Passage —
* begin *

Question

Can somebody walk me through how to solve this Algebra problem?? I'm stuck.
"Solve the following systems of a circle and a line by finding the intersection point(s), if any, algebraically.
3. y=x-4
(x+2)^2+y^2=4

Answer 1

I just graphed the 2 equations... and they don't intersect...

Answer 2

so now, it would be....
\[x ^{2}+4x+4+x ^{2}-8x+16=4\]
before i combine like terms?

Answer 3

that's the correct process... but the resulting quadratic will have complex roots.

so the lines don't intersect

Answer 4

so should i just write that??? because i have to turn in my work, but it does say "if any" lol

Answer 5

well you could do a simple sketch...

circle is centre (-2, 0) radius 2

and the line y = x - 4 has intercepts x = 4, y = -4



so all I would do is perhaps include a sketch

simply what you have to

\[x^2 - 2x + 8 = 0\]

then say there are no points on intersection

Answer 6

Thank you so much!!!

Answer 7

glad to help

Answer 8

can you help with another? I have half of it I think.... @campbell_st

Answer 9

ok... just post it

Answer 10

okay.
\[2x+y=15\]
\[(x-2)^{2}+(y-1)^{2}=25\]
I know I have to get the y on alone, so i subtracted the 2x from each side and got \[y=-2x+15\]
then i plugged that into the other equation and i guess that's where i screwed up.
@campbell_st

Answer 11

I just graphed them again, and they don't intersect...

circle has a centre at (2, 1) with radius 5

line has intercepts: x intercept 7.5 and y intercept 15

so no solutions...

perhaps before you start use this site to graph them

https://www.desmos.com/calculator

Answer 12

geez... i wonder why they're on here... Thank you though.

Answer 13

lol... its a bit odd.... but I always sketch things 1st... it may help to make sense of the solutions...

* end *

Information provided —
* begin *

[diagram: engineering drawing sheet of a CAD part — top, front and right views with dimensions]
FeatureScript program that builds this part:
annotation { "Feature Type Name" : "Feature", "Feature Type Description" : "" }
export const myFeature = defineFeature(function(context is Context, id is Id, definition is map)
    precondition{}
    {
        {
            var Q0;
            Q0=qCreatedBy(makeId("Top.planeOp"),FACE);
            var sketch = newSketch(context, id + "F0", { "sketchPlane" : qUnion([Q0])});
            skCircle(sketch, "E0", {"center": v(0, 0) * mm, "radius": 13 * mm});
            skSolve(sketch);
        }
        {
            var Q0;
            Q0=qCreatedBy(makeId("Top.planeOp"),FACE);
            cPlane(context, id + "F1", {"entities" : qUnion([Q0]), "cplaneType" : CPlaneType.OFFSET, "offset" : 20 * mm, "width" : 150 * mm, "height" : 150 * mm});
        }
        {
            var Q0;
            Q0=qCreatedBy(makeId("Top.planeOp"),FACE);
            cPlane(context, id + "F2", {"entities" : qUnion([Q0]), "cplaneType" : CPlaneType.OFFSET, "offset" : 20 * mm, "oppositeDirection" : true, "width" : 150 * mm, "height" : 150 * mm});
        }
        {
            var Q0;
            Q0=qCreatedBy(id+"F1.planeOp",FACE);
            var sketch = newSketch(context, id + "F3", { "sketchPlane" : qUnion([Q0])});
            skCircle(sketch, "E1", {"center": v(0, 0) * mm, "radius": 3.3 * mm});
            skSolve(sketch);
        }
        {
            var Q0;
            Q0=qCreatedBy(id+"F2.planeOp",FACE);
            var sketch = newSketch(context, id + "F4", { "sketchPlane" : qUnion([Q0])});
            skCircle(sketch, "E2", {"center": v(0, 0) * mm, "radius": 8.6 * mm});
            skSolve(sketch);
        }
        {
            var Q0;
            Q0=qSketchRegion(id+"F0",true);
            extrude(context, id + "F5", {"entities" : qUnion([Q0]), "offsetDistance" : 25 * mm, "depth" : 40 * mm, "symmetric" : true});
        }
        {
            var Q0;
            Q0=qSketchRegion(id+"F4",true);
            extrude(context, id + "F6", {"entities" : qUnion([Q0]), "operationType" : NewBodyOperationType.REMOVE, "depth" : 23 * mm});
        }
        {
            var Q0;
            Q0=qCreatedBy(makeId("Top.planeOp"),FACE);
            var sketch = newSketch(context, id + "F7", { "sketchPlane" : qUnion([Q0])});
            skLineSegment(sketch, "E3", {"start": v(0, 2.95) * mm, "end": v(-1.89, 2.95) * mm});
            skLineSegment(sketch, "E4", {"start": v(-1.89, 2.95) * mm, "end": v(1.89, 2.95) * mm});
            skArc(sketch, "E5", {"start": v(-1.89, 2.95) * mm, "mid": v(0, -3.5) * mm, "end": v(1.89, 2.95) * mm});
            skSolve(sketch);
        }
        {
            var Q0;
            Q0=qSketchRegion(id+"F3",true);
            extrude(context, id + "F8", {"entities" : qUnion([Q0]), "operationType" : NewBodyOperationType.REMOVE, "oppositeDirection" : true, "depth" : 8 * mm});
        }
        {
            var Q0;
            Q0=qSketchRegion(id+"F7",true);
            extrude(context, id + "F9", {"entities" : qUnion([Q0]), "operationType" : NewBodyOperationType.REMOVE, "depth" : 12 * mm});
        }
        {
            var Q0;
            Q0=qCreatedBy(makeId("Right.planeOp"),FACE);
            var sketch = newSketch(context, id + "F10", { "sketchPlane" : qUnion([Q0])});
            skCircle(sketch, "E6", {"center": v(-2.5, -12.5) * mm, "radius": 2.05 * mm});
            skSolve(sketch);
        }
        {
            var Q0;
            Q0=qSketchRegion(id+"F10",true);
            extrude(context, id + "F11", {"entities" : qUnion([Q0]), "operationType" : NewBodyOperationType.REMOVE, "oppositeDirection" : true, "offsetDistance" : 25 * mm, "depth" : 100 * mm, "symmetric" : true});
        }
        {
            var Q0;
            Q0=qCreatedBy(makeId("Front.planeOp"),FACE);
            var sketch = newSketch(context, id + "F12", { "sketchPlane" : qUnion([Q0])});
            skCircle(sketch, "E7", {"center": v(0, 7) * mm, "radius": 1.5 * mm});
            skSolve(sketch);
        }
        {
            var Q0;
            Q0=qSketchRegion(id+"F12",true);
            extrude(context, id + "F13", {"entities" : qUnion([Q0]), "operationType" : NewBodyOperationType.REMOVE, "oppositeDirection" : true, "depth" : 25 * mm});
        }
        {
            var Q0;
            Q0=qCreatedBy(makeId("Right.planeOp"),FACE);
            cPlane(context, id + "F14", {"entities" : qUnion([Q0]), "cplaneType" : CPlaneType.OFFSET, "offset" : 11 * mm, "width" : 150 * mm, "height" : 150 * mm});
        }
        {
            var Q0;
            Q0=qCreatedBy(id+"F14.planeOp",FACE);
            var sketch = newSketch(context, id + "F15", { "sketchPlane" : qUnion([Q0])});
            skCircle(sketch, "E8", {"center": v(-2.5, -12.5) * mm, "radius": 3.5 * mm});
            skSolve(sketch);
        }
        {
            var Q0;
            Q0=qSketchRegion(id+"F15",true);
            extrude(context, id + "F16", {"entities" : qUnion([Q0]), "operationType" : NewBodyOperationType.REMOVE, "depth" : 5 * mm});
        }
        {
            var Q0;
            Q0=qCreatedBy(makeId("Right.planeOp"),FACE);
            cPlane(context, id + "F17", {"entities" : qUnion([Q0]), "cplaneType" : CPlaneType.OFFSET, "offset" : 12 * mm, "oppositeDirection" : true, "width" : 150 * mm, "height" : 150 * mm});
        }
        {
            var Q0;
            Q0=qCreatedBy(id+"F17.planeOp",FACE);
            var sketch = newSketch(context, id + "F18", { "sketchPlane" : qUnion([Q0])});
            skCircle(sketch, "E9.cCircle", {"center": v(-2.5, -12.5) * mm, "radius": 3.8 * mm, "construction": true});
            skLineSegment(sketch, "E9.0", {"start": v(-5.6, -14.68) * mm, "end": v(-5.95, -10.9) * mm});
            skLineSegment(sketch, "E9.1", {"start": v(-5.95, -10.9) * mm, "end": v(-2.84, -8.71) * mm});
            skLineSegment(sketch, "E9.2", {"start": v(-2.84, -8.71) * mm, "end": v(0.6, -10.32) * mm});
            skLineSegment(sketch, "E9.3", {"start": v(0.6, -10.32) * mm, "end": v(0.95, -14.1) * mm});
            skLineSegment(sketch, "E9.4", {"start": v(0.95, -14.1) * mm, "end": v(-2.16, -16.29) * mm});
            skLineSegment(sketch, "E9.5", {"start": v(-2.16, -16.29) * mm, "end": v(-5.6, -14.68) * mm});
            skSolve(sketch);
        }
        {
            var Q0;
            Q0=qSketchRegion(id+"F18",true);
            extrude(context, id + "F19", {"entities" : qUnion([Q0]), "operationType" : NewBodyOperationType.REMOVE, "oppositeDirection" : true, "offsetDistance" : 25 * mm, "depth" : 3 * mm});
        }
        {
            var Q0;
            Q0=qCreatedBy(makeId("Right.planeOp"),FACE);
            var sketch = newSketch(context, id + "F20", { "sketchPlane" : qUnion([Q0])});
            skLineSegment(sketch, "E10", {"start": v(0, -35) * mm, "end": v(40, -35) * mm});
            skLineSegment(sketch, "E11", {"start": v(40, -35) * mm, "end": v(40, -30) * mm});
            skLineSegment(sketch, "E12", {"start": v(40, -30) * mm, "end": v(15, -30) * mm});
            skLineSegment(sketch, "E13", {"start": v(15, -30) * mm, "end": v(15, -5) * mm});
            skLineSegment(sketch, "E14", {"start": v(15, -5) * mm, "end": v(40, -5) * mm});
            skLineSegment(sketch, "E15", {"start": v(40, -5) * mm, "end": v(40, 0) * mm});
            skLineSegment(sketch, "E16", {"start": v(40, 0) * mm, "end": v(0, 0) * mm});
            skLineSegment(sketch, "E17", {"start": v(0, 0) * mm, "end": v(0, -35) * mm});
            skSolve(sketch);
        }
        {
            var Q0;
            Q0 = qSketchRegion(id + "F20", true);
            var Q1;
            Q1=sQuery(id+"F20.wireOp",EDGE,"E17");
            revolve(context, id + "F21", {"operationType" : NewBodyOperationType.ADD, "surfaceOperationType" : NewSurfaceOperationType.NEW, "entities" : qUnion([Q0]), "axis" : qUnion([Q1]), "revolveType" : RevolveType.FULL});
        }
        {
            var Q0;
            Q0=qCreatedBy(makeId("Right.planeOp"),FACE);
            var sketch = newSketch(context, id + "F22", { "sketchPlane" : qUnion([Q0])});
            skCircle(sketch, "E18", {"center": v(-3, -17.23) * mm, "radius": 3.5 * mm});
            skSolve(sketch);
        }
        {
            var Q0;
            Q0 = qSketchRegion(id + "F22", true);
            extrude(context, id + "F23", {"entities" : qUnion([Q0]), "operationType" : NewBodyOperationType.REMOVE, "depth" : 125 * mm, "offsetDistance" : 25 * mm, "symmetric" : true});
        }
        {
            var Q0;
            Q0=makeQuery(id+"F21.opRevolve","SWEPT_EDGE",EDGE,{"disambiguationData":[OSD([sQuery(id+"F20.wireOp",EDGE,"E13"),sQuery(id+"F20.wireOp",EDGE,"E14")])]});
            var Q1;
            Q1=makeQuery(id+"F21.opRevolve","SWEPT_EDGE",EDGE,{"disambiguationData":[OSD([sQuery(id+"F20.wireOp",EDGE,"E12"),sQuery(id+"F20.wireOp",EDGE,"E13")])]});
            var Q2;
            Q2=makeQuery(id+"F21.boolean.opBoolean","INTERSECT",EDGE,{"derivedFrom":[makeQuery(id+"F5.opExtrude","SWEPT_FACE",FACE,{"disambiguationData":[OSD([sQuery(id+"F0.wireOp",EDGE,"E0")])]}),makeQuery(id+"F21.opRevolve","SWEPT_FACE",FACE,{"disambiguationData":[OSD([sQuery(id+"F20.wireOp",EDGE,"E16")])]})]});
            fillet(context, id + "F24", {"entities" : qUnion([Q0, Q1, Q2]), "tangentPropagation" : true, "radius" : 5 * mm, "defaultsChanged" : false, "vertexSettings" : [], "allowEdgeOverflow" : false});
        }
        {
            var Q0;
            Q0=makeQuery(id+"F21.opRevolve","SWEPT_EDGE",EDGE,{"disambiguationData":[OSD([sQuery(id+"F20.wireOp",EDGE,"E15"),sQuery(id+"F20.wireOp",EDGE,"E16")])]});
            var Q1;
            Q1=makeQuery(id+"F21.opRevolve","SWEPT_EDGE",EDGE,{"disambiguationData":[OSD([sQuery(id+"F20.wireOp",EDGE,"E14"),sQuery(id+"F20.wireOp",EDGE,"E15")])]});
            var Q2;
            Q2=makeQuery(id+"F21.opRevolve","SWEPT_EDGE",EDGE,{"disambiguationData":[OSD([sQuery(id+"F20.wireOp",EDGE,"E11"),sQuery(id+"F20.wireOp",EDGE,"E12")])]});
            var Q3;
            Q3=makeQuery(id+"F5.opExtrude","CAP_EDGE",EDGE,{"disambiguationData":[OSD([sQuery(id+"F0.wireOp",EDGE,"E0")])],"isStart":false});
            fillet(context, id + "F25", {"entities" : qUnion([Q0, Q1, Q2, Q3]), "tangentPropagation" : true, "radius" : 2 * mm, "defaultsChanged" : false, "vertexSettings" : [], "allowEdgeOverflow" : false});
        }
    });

* end *

Work instructions —
• 1. In the algebra thread, which website is suggested for graphing the equations before solving them?
• 2. Extract every line of the records that contains the string "makeQuery".

Exercise solutions —
• 1. https://www.desmos.com/calculator

• 2.
            Q0=makeQuery(id+"F21.opRevolve","SWEPT_EDGE",EDGE,{"disambiguationData":[OSD([sQuery(id+"F20.wireOp",EDGE,"E13"),sQuery(id+"F20.wireOp",EDGE,"E14")])]});
            Q1=makeQuery(id+"F21.opRevolve","SWEPT_EDGE",EDGE,{"disambiguationData":[OSD([sQuery(id+"F20.wireOp",EDGE,"E12"),sQuery(id+"F20.wireOp",EDGE,"E13")])]});
            Q2=makeQuery(id+"F21.boolean.opBoolean","INTERSECT",EDGE,{"derivedFrom":[makeQuery(id+"F5.opExtrude","SWEPT_FACE",FACE,{"disambiguationData":[OSD([sQuery(id+"F0.wireOp",EDGE,"E0")])]}),makeQuery(id+"F21.opRevolve","SWEPT_FACE",FACE,{"disambiguationData":[OSD([sQuery(id+"F20.wireOp",EDGE,"E16")])]})]});
            Q0=makeQuery(id+"F21.opRevolve","SWEPT_EDGE",EDGE,{"disambiguationData":[OSD([sQuery(id+"F20.wireOp",EDGE,"E15"),sQuery(id+"F20.wireOp",EDGE,"E16")])]});
            Q1=makeQuery(id+"F21.opRevolve","SWEPT_EDGE",EDGE,{"disambiguationData":[OSD([sQuery(id+"F20.wireOp",EDGE,"E14"),sQuery(id+"F20.wireOp",EDGE,"E15")])]});
            Q2=makeQuery(id+"F21.opRevolve","SWEPT_EDGE",EDGE,{"disambiguationData":[OSD([sQuery(id+"F20.wireOp",EDGE,"E11"),sQuery(id+"F20.wireOp",EDGE,"E12")])]});
            Q3=makeQuery(id+"F5.opExtrude","CAP_EDGE",EDGE,{"disambiguationData":[OSD([sQuery(id+"F0.wireOp",EDGE,"E0")])],"isStart":false});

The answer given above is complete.